» **REQUIRED ACTION**:
Lay out the text lines from all the rows as a JSON list of strings, one string per line, with blank lines omitted. Leave the pictures out of the answer.

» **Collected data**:
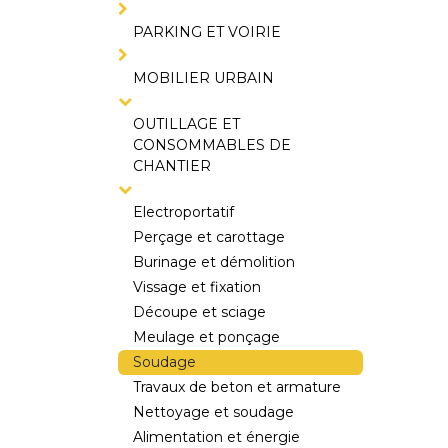
PARKING ET VOIRIE
MOBILIER URBAIN
OUTILLAGE ET
CONSOMMABLES DE
CHANTIER
Electroportatif
Perçage et carottage
Burinage et démolition
Vissage et fixation
Découpe et sciage
Meulage et ponçage
Soudage
Travaux de beton et armature
Nettoyage et soudage
Alimentation et énergie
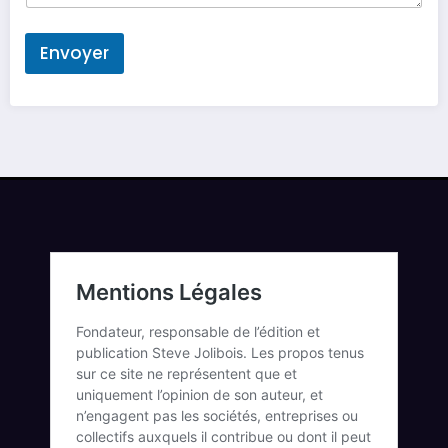
Envoyer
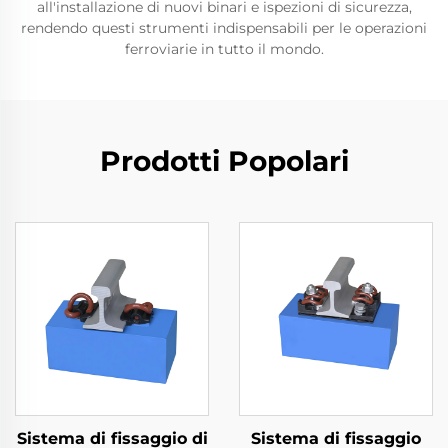
all'installazione di nuovi binari e ispezioni di sicurezza,
rendendo questi strumenti indispensabili per le operazioni
ferroviarie in tutto il mondo.
Prodotti Popolari
Sistema di fissaggio di
Sistema di fissaggio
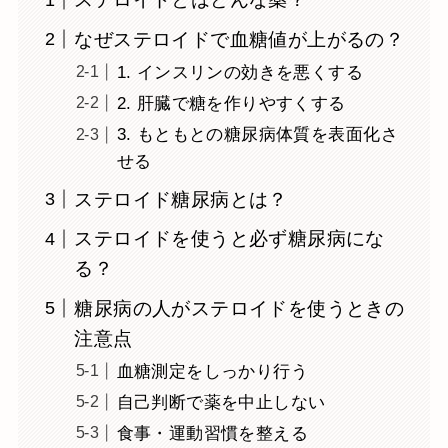
なぜステロイドで血糖値が上がるの？
1. インスリンの効きを悪くする
2. 肝臓で糖を作りやすくする
3. もともとの糖尿病体質を表面化さ
せる
ステロイド糖尿病とは？
ステロイドを使うと必ず糖尿病にな
る？
糖尿病の人がステロイドを使うときの
注意点
血糖測定をしっかり行う
自己判断で薬を中止しない
食事・運動習慣を整える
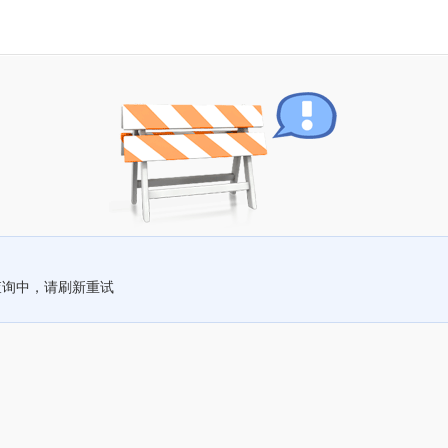
查询中，请刷新重试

» **ANSWER FOR THE TASK**:
[
  "PARKING ET VOIRIE",
  "MOBILIER URBAIN",
  "OUTILLAGE ET",
  "CONSOMMABLES DE",
  "CHANTIER",
  "Electroportatif",
  "Perçage et carottage",
  "Burinage et démolition",
  "Vissage et fixation",
  "Découpe et sciage",
  "Meulage et ponçage",
  "Soudage",
  "Travaux de beton et armature",
  "Nettoyage et soudage",
  "Alimentation et énergie",
  "Envoyer",
  "all'installazione di nuovi binari e ispezioni di sicurezza,",
  "rendendo questi strumenti indispensabili per le operazioni",
  "ferroviarie in tutto il mondo.",
  "Prodotti Popolari",
  "Sistema di fissaggio di",
  "Sistema di fissaggio",
  "なぜステロイドで血糖値が上がるの？",
  "1. インスリンの効きを悪くする",
  "2. 肝臓で糖を作りやすくする",
  "3. もともとの糖尿病体質を表面化さ",
  "せる",
  "ステロイド糖尿病とは？",
  "ステロイドを使うと必ず糖尿病にな",
  "る？",
  "糖尿病の人がステロイドを使うときの",
  "注意点",
  "血糖測定をしっかり行う",
  "自己判断で薬を中止しない",
  "食事・運動習慣を整える",
  "查询中，请刷新重试"
]